For Navistar, electric product offerings begin in the medium-duty and bus segments. Until battery-electric and hydrogen fuel cells are proven in the linehaul segment, Navistar is not expected to release a Class 8 electric truck, Mathias Carlbaum, Navistar president and CEO, said during a media roundtable discussion in February.
“About the timeframe of 2027 to 2028, we do see the real tipping point for long-haul technology, batteries, infrastructure, charging, and all of this comes together,” Carlbaum explained. “We will be gradually introducing it, but the real lever comes when the TCO case is so evident.”

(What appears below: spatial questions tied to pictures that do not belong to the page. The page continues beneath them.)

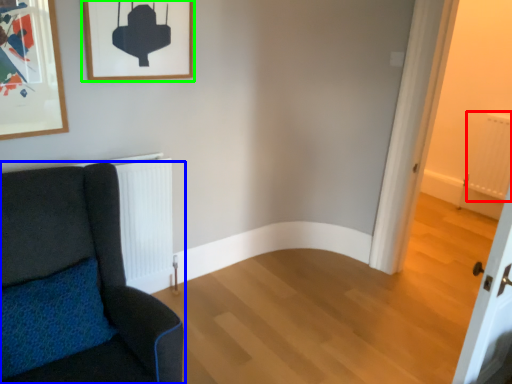
Question: Which is nearer to the radiator (highlighted by a red box)? chair (highlighted by a blue box) or picture frame (highlighted by a green box).

Choices:
 (A) chair
 (B) picture frame

Answer: (B)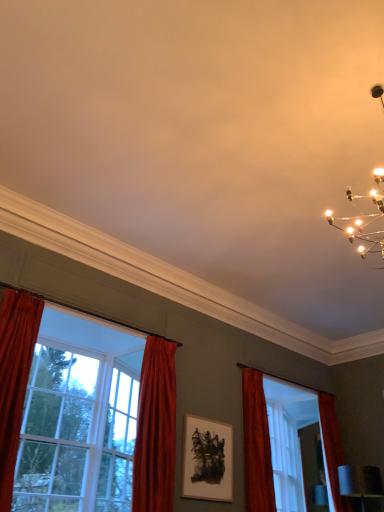
Question: Is wooden picture frame at center positioned before velvet red curtain at center, the first curtain positioned from the left?

Choices:
 (A) no
 (B) yes

Answer: (A)

Question: Is wooden picture frame at center with velvet red curtain at center, acting as the 2th curtain starting from the right?

Choices:
 (A) yes
 (B) no

Answer: (B)

Question: Does wooden picture frame at center have a greater height compared to velvet red curtain at center, the first curtain positioned from the left?

Choices:
 (A) no
 (B) yes

Answer: (A)

Question: Is velvet red curtain at center, the first curtain positioned from the left, located within wooden picture frame at center?

Choices:
 (A) yes
 (B) no

Answer: (B)

Question: From the image's perspective, is wooden picture frame at center on velvet red curtain at center, the first curtain positioned from the left?

Choices:
 (A) no
 (B) yes

Answer: (A)

Question: Is velvet red curtain at center, acting as the 2th curtain starting from the right, taller or shorter than clear glass window at left, positioned as the 1th window in left-to-right order?

Choices:
 (A) short
 (B) tall

Answer: (A)

Question: In the image, is velvet red curtain at center, acting as the 2th curtain starting from the right, positioned in front of or behind clear glass window at left, the third window viewed from the right?

Choices:
 (A) behind
 (B) front

Answer: (A)

Question: Looking at the image, does velvet red curtain at center, the first curtain positioned from the left, seem bigger or smaller compared to clear glass window at left, positioned as the 1th window in left-to-right order?

Choices:
 (A) big
 (B) small

Answer: (B)

Question: From a real-world perspective, is velvet red curtain at center, acting as the 2th curtain starting from the right, physically located above or below clear glass window at left, the third window viewed from the right?

Choices:
 (A) above
 (B) below

Answer: (A)

Question: Relative to clear glass window at left, which is the 2th window in right-to-left order, is velvet red curtain at right, the 1th curtain viewed from the right, in front or behind?

Choices:
 (A) behind
 (B) front

Answer: (A)

Question: From a real-world perspective, relative to clear glass window at left, the 2th window positioned from the left, is velvet red curtain at right, the 2th curtain in the left-to-right sequence, vertically above or below?

Choices:
 (A) below
 (B) above

Answer: (B)

Question: Considering the positions of velvet red curtain at right, the 2th curtain in the left-to-right sequence, and clear glass window at left, the 2th window positioned from the left, in the image, is velvet red curtain at right, the 2th curtain in the left-to-right sequence, wider or thinner than clear glass window at left, the 2th window positioned from the left,?

Choices:
 (A) wide
 (B) thin

Answer: (B)

Question: Looking at the image, does velvet red curtain at right, the 1th curtain viewed from the right, seem bigger or smaller compared to clear glass window at left, which is the 2th window in right-to-left order?

Choices:
 (A) small
 (B) big

Answer: (A)

Question: From the image's perspective, relative to velvet red curtain at right, the 1th curtain viewed from the right, is wooden picture frame at center above or below?

Choices:
 (A) above
 (B) below

Answer: (B)

Question: In terms of width, does wooden picture frame at center look wider or thinner when compared to velvet red curtain at right, the 1th curtain viewed from the right?

Choices:
 (A) thin
 (B) wide

Answer: (A)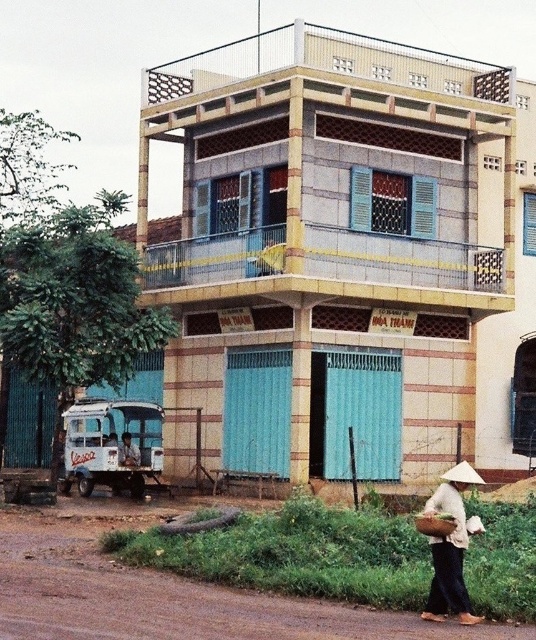
Is point (130, 579) behind point (466, 472)?

Yes, point (130, 579) is farther from viewer.

Is brown dirt track at lower left smaller than white straw hat at lower right?

Indeed, brown dirt track at lower left has a smaller size compared to white straw hat at lower right.

From the picture: Who is more distant from viewer, (86, 602) or (478, 483)?

The point (478, 483) is behind.

You are a GUI agent. You are given a task and a screenshot of the screen. Output one action in this format:
    pyautogui.click(x=<x>, y=<y>)
    Task: Click on the brown dirt track at lower left
    
    Given the screenshot: What is the action you would take?
    pyautogui.click(x=167, y=595)

Is white woven basket at lower right thinner than white straw hat at lower right?

In fact, white woven basket at lower right might be wider than white straw hat at lower right.

Does white woven basket at lower right appear on the left side of white straw hat at lower right?

Correct, you'll find white woven basket at lower right to the left of white straw hat at lower right.

Between point (461, 516) and point (472, 474), which one is positioned behind?

The point (472, 474) is behind.

The height and width of the screenshot is (640, 536). I want to click on white woven basket at lower right, so click(450, 545).

Between white woven basket at lower right and brown woven basket at lower right, which one appears on the left side from the viewer's perspective?

From the viewer's perspective, brown woven basket at lower right appears more on the left side.

Where is `white woven basket at lower right`? The height and width of the screenshot is (640, 536). white woven basket at lower right is located at coordinates (450, 545).

Does point (463, 596) come behind point (443, 518)?

No, it is in front of (443, 518).

This screenshot has width=536, height=640. I want to click on white woven basket at lower right, so click(450, 545).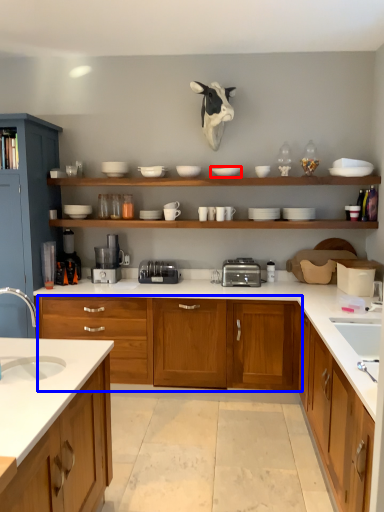
Question: Which point is closer to the camera, tableware (highlighted by a red box) or cabinetry (highlighted by a blue box)?

Choices:
 (A) tableware
 (B) cabinetry

Answer: (B)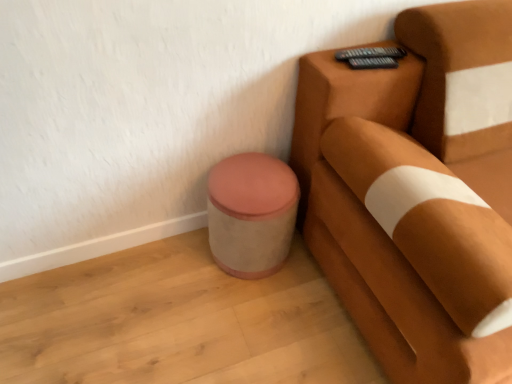
Question: Based on their positions, is pink fabric ottoman at lower left located to the left or right of suede brown armchair at right?

Choices:
 (A) right
 (B) left

Answer: (B)

Question: Is point (245, 218) positioned closer to the camera than point (353, 195)?

Choices:
 (A) farther
 (B) closer

Answer: (A)

Question: From the image's perspective, is pink fabric ottoman at lower left positioned above or below suede brown armchair at right?

Choices:
 (A) below
 (B) above

Answer: (A)

Question: Is point (436, 324) closer or farther from the camera than point (274, 233)?

Choices:
 (A) farther
 (B) closer

Answer: (B)

Question: Is suede brown armchair at right to the left or to the right of pink fabric ottoman at lower left in the image?

Choices:
 (A) left
 (B) right

Answer: (B)

Question: From their relative heights in the image, would you say suede brown armchair at right is taller or shorter than pink fabric ottoman at lower left?

Choices:
 (A) short
 (B) tall

Answer: (B)

Question: From the image's perspective, relative to pink fabric ottoman at lower left, is suede brown armchair at right above or below?

Choices:
 (A) above
 (B) below

Answer: (A)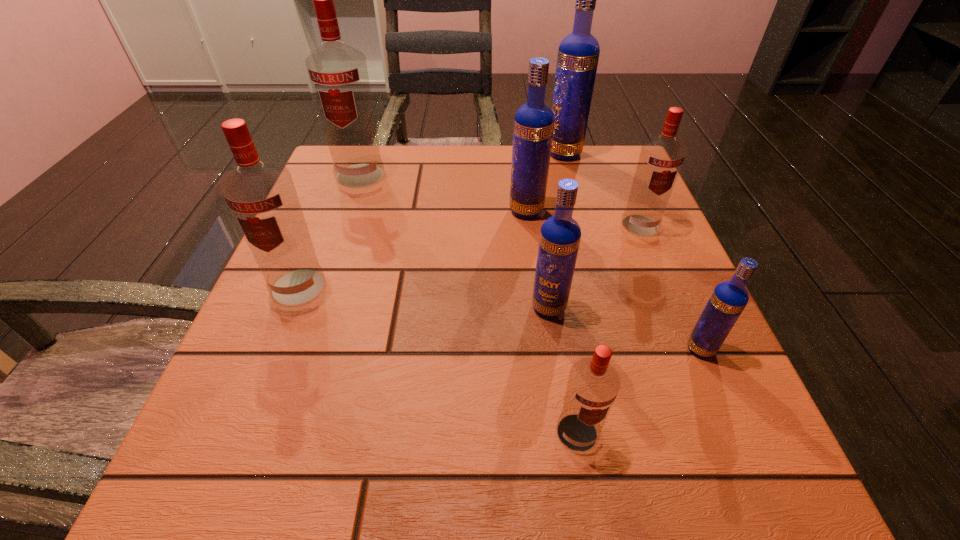
The height and width of the screenshot is (540, 960). What are the coordinates of `vacant space in between the second biggest red vodka and the second farthest red vodka` in the screenshot? It's located at (469, 256).

Image resolution: width=960 pixels, height=540 pixels. Identify the location of free area in between the second nearest blue vodka and the second biggest red vodka. (423, 297).

Find the location of a particular element. empty location between the smallest red vodka and the farthest red vodka is located at coordinates tap(468, 304).

You are a GUI agent. You are given a task and a screenshot of the screen. Output one action in this format:
    pyautogui.click(x=<x>, y=<y>)
    Task: Click on the vacant point located between the seventh nearest object and the second smallest red vodka
    
    Given the screenshot: What is the action you would take?
    pyautogui.click(x=500, y=200)

Locate an element on the screen. The height and width of the screenshot is (540, 960). unoccupied area between the second farthest red vodka and the second smallest blue vodka is located at coordinates (594, 266).

This screenshot has width=960, height=540. What are the coordinates of `free point between the third nearest red vodka and the second biggest blue vodka` in the screenshot? It's located at tap(583, 218).

I want to click on free space between the seventh nearest vodka and the third biggest blue vodka, so click(x=454, y=241).

Locate an element on the screen. This screenshot has width=960, height=540. empty space that is in between the rightmost blue vodka and the second biggest blue vodka is located at coordinates pyautogui.click(x=613, y=280).

I want to click on vacant space that is in between the third smallest red vodka and the second farthest vodka, so pyautogui.click(x=329, y=231).

Locate an element on the screen. This screenshot has width=960, height=540. the sixth closest object relative to the farthest vodka is located at coordinates (262, 197).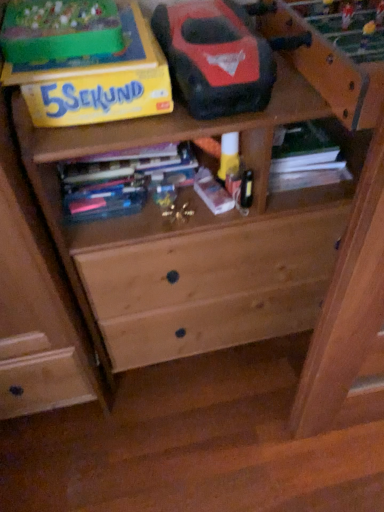
Question: Considering the positions of yellow cardboard box at upper left and multicolored paperbacks at center, placed as the third book when sorted from right to left, in the image, is yellow cardboard box at upper left taller or shorter than multicolored paperbacks at center, placed as the third book when sorted from right to left,?

Choices:
 (A) short
 (B) tall

Answer: (B)

Question: From a real-world perspective, is yellow cardboard box at upper left above or below multicolored paperbacks at center, which is the 1th book in left-to-right order?

Choices:
 (A) above
 (B) below

Answer: (A)

Question: Which of these objects is positioned farthest from the matte plastic book at center, placed as the second book when sorted from left to right?

Choices:
 (A) yellow cardboard box at upper left
 (B) multicolored paperbacks at center, placed as the third book when sorted from right to left
 (C) green matte book at upper right, which is the third book in left-to-right order

Answer: (A)

Question: Estimate the real-world distances between objects in this image. Which object is farther from the matte plastic book at center, the second book from the right?

Choices:
 (A) yellow cardboard box at upper left
 (B) multicolored paperbacks at center, which is the 1th book in left-to-right order
 (C) green matte book at upper right, the 1th book positioned from the right

Answer: (A)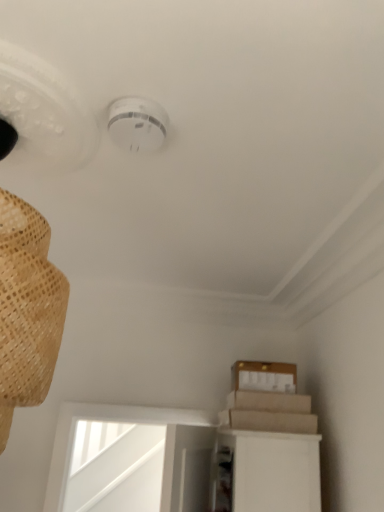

Navistar’s Ciesielski said that the OEM’s future roadmap also includes autonomous truck technology over the next two decades. In the meantime, the on-highway plan, according to Ciesielski, is winning with aerodynamics and reducing parasitic losses.
“Trucking is the perfect environment to develop automated technologies, electrification technologies, and connected technology,” Stephan Olsen, Paccar Innovation Center general manager, told FleetOwner during CES 2022. “There's a business case where the tech pays the customer back over time. So, we see a lot of opportunities to excite the younger generation of talent to come into the trucking industry.”Volvo’s Agebrand also pointed to the next-generation Volvo VNR Electric and the OEM’s plans to introduce hydrogen fuel cell-powered trucks for long and heavy haul in the second half of the decade.
“As a transport provider, we are part of the problem, but we are very determined to be part of the solution and be a leader in sustainable transportation,” Volvo’s Agebrand said. “Decarbonization is what we need to achieve in our journey toward sustainability. The continued evolution of our trucks toward electrification is how.”
No matter what paths the industry takes along its journey to zero emissions, uptime and achieving the best possible TCO will remain king.